The article explains that tendons and ligaments themselves can take load and can spring. What the authors don't seem to understand is that it is through the natural spirals of the body that all of these soft tissues function together. They don't seem to realize that the reason they are getting these springy dynamic results from slow holistic lengthening is because their method builds on these underlying spirals. Spirals are there in shortened positions too, as anyone who does whole body tie-up and throw techniques (think: Aikido) can tell you.

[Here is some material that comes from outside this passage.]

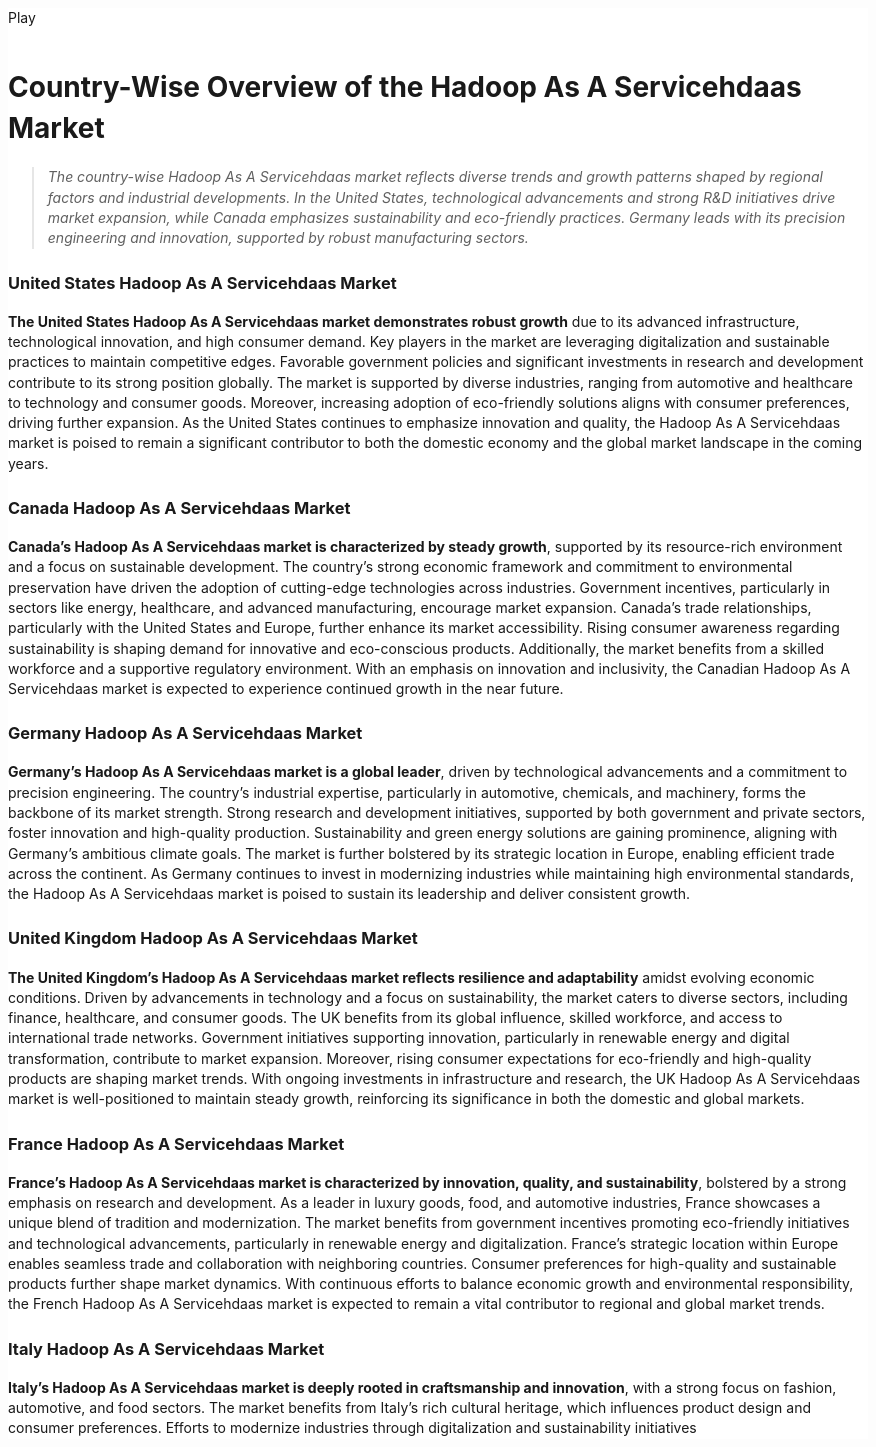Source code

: Play</li></ul><h1><span class="">Country-Wise Overview of the Hadoop As A Servicehdaas Market<br /></span></h1><blockquote><p><em><span class="">The country-wise Hadoop As A Servicehdaas market reflects diverse trends and growth patterns shaped by regional factors and industrial developments. In the United States, technological advancements and strong R&amp;D initiatives drive market expansion, while Canada emphasizes sustainability and eco-friendly practices. Germany leads with its precision engineering and innovation, supported by robust manufacturing sectors.</span></em></p></blockquote><h3><strong>United States Hadoop As A Servicehdaas Market</strong></h3><p><strong>The United States Hadoop As A Servicehdaas market demonstrates robust growth</strong> due to its advanced infrastructure, technological innovation, and high consumer demand. Key players in the market are leveraging digitalization and sustainable practices to maintain competitive edges. Favorable government policies and significant investments in research and development contribute to its strong position globally. The market is supported by diverse industries, ranging from automotive and healthcare to technology and consumer goods. Moreover, increasing adoption of eco-friendly solutions aligns with consumer preferences, driving further expansion. As the United States continues to emphasize innovation and quality, the Hadoop As A Servicehdaas market is poised to remain a significant contributor to both the domestic economy and the global market landscape in the coming years.</p><h3><strong>Canada Hadoop As A Servicehdaas Market</strong></h3><p><strong>Canada&rsquo;s Hadoop As A Servicehdaas market is characterized by steady growth</strong>, supported by its resource-rich environment and a focus on sustainable development. The country&rsquo;s strong economic framework and commitment to environmental preservation have driven the adoption of cutting-edge technologies across industries. Government incentives, particularly in sectors like energy, healthcare, and advanced manufacturing, encourage market expansion. Canada&rsquo;s trade relationships, particularly with the United States and Europe, further enhance its market accessibility. Rising consumer awareness regarding sustainability is shaping demand for innovative and eco-conscious products. Additionally, the market benefits from a skilled workforce and a supportive regulatory environment. With an emphasis on innovation and inclusivity, the Canadian Hadoop As A Servicehdaas market is expected to experience continued growth in the near future.</p><h3><strong>Germany Hadoop As A Servicehdaas Market</strong></h3><p><strong>Germany&rsquo;s Hadoop As A Servicehdaas market is a global leader</strong>, driven by technological advancements and a commitment to precision engineering. The country&rsquo;s industrial expertise, particularly in automotive, chemicals, and machinery, forms the backbone of its market strength. Strong research and development initiatives, supported by both government and private sectors, foster innovation and high-quality production. Sustainability and green energy solutions are gaining prominence, aligning with Germany&rsquo;s ambitious climate goals. The market is further bolstered by its strategic location in Europe, enabling efficient trade across the continent. As Germany continues to invest in modernizing industries while maintaining high environmental standards, the Hadoop As A Servicehdaas market is poised to sustain its leadership and deliver consistent growth.</p><h3><strong>United Kingdom Hadoop As A Servicehdaas Market</strong></h3><p><strong>The United Kingdom&rsquo;s Hadoop As A Servicehdaas market reflects resilience and adaptability</strong> amidst evolving economic conditions. Driven by advancements in technology and a focus on sustainability, the market caters to diverse sectors, including finance, healthcare, and consumer goods. The UK benefits from its global influence, skilled workforce, and access to international trade networks. Government initiatives supporting innovation, particularly in renewable energy and digital transformation, contribute to market expansion. Moreover, rising consumer expectations for eco-friendly and high-quality products are shaping market trends. With ongoing investments in infrastructure and research, the UK Hadoop As A Servicehdaas market is well-positioned to maintain steady growth, reinforcing its significance in both the domestic and global markets.</p><h3><strong>France Hadoop As A Servicehdaas Market</strong></h3><p><strong>France&rsquo;s Hadoop As A Servicehdaas market is characterized by innovation, quality, and sustainability</strong>, bolstered by a strong emphasis on research and development. As a leader in luxury goods, food, and automotive industries, France showcases a unique blend of tradition and modernization. The market benefits from government incentives promoting eco-friendly initiatives and technological advancements, particularly in renewable energy and digitalization. France&rsquo;s strategic location within Europe enables seamless trade and collaboration with neighboring countries. Consumer preferences for high-quality and sustainable products further shape market dynamics. With continuous efforts to balance economic growth and environmental responsibility, the French Hadoop As A Servicehdaas market is expected to remain a vital contributor to regional and global market trends.</p><h3><strong>Italy Hadoop As A Servicehdaas Market</strong></h3><p><strong>Italy&rsquo;s Hadoop As A Servicehdaas market is deeply rooted in craftsmanship and innovation</strong>, with a strong focus on fashion, automotive, and food sectors. The market benefits from Italy&rsquo;s rich cultural heritage, which influences product design and consumer preferences. Efforts to modernize industries through digitalization and sustainability initiatives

So, it's a good start. It primarily deals with what we call in both internal and external martial arts, "the foundation." That is the ability to get in and out of a range of deep, long, loaded, and spiraled stances while using smooth (wood), explosive (fire), fluid (water), and hard-solid (metal) movement qualities. "The foundation" is what I usually refer to in this blog as "jing training," the first level of internal martial arts. It is also commonly referred to in martial arts lingo as "the benefits of good structure."

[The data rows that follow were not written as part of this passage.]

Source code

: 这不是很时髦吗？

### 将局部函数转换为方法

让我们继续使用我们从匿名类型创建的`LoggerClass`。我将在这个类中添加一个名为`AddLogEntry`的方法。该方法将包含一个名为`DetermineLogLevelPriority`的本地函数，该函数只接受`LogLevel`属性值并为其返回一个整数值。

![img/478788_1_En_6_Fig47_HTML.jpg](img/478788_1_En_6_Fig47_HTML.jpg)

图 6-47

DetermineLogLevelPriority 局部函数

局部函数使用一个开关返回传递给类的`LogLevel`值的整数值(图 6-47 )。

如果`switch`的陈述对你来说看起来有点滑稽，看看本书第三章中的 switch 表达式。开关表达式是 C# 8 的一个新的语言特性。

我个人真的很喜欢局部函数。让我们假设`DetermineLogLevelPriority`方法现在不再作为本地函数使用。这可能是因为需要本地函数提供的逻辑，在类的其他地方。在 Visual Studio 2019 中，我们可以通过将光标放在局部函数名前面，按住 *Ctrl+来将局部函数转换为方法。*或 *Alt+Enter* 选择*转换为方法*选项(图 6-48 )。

The authors lose a few points in my book at the end of the article when they say this training, "should not replace muscular strength work, cardiovascular training, and coordination exercises." That statement muddies the issue. All that stuff is just included in basic Shaolin, it's already complete. If we are building this "foundation" for learning Tai Chi, Bagua, or Xinyi, then we are going to leverage these underlying spirals to allow us to reduce muscular "strength" and discard the torso tension usually associated with "coordination exercises."
The author, however, should get extra credit for hinting at methods for developing higher levels of internal martial arts. For instance, take the "ninja principle" all the way out, and the body becomes so light and quiet that our experience of the physical body becomes totally empty (xu). Or take the idea of fluid movement all the way out, and ones habits of coordination and resistance become baby-like, unconditioned (ziran).
The Proprioceptive Refinement section of the article is the most interesting. They discuss the, "need to limit the filtering function of the reticular formation." This refers to a part of our brain which we can train to pay attention to certain kinds of nerve stimuli and ignore others. Muscles transmit information slowly, that's why we need to turn them off and pay attention to other stimuli-- and that's the very mechanism which can make it is so easy to manipulate someone who is, in martial arts lingo, "too stiff." Eventually we want to turn off most of our 'inside the body sensors' and turn on most of our 'outside the body sensors.' The authors correctly identify the problems with doing any movement exactly the same way over and over, namely that we become insensitive to small errors which then become habituated. This is why it is so important that our forms are empty! By cultivating emptiness, our movement is unconditioned by our mind. On the other hand, always thinking about a specific and exact application of a technique, will turn us into robots.
Qi has no memory! To practice martial arts with qi is to be continuously spontaneous.
To quote the Daodejing:
To be preserved whole, bend.
Upright, then twisted;
To be full, empty.
What is worn out will be repaired.
Those who have little, have much to be gained. Having much, you will only be perplexed!